[Saved data entries]
▼
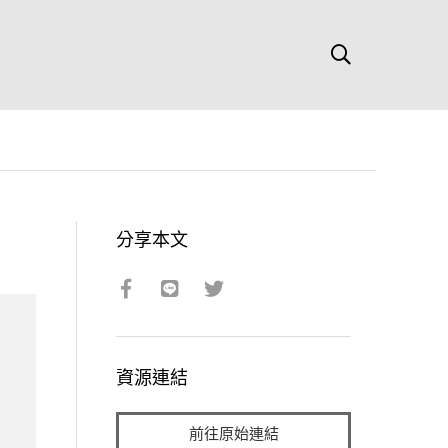
分享本文
資源連結
前往原始連結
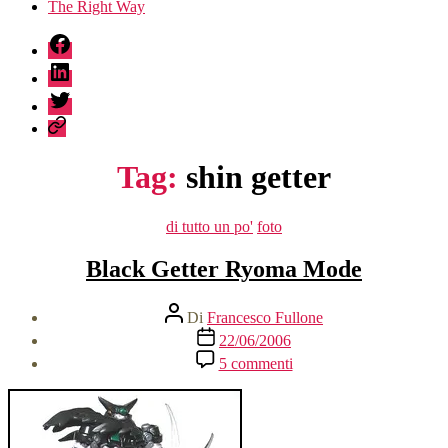
The Right Way
fb
linkedin
twitter
sessionize
Tag:
shin getter
Categorie
di tutto un po'
foto
Black Getter Ryoma Mode
Autore
Di
Francesco Fullone
articolo
Data
22/06/2006
dell'articolo
su
5 commenti
Black
Getter
Ryoma
Mode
▲
Assigned task ::
All of the data above should be printed again exactly, though none of the pictures belong in the copy.

Expected output ::
分享本文
資源連結
前往原始連結
The Right Way
fb
linkedin
twitter
sessionize
Tag:
shin getter
Categorie
di tutto un po'
foto
Black Getter Ryoma Mode
Autore
Di
Francesco Fullone
articolo
Data
22/06/2006
dell'articolo
su
5 commenti
Black
Getter
Ryoma
Mode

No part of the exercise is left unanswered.